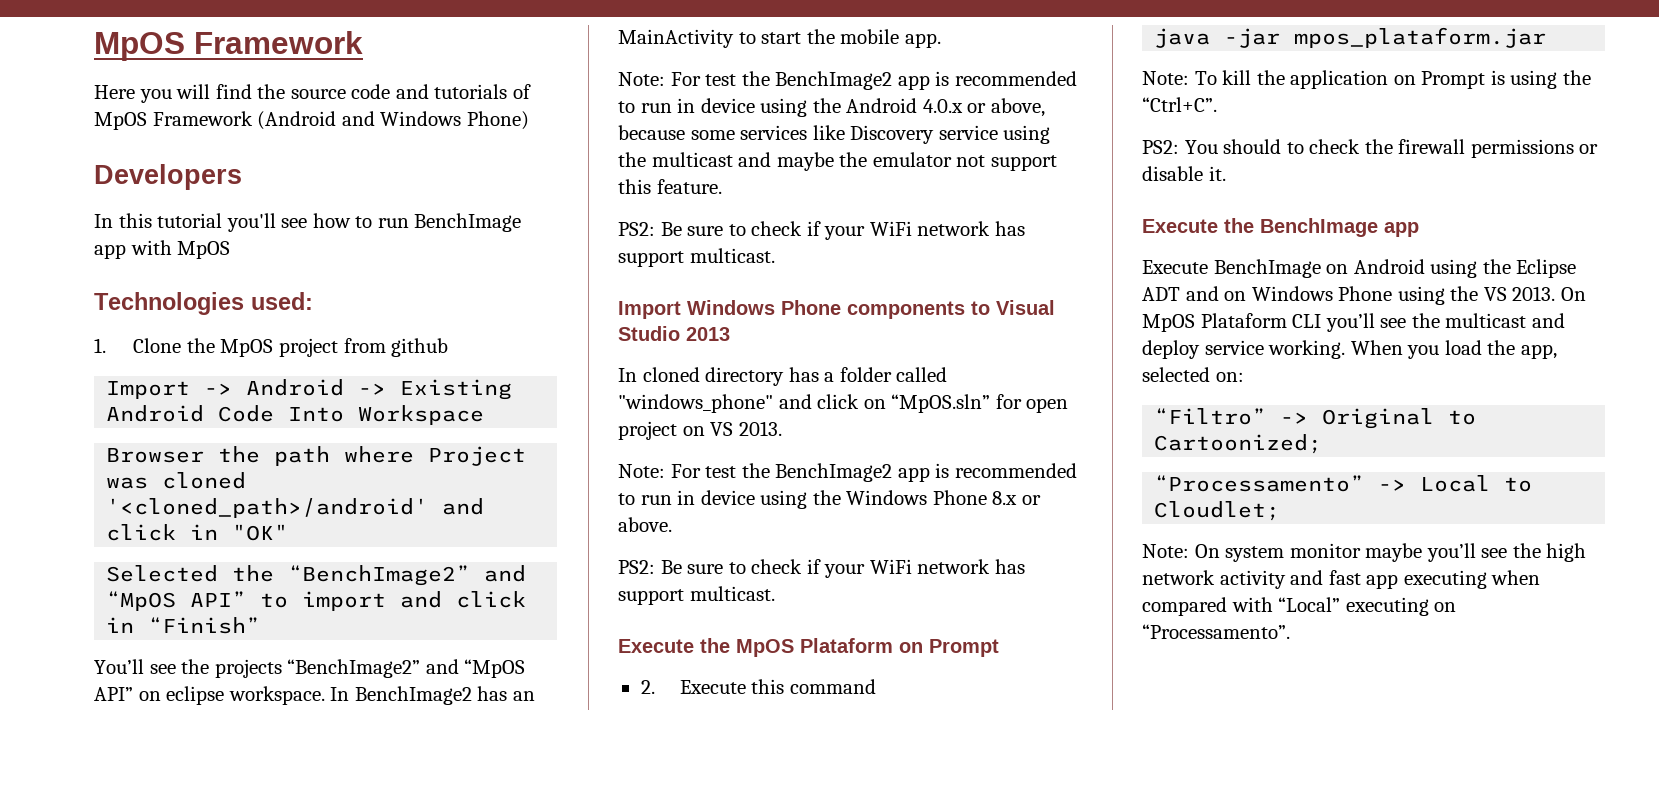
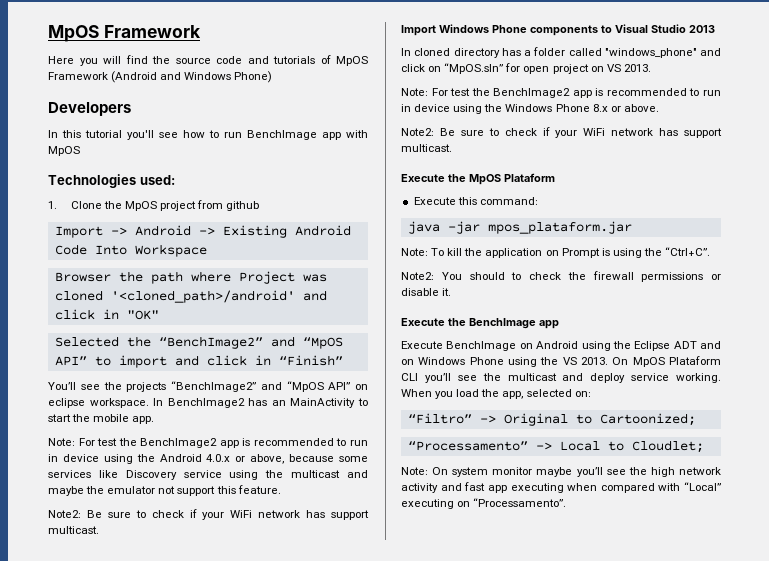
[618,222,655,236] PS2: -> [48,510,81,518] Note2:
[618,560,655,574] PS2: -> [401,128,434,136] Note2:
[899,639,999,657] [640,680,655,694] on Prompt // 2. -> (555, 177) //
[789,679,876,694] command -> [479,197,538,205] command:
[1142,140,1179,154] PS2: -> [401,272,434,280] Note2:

> _Try it_:
Set down only the lines from the line with "[618,560,655,574] PS2: ->" through the last line of the data above, keeping both the first and the last.

> _Result of this task_:
[618,560,655,574] PS2: -> [401,128,434,136] Note2:
[899,639,999,657] [640,680,655,694] on Prompt // 2. -> (555, 177) //
[789,679,876,694] command -> [479,197,538,205] command:
[1142,140,1179,154] PS2: -> [401,272,434,280] Note2:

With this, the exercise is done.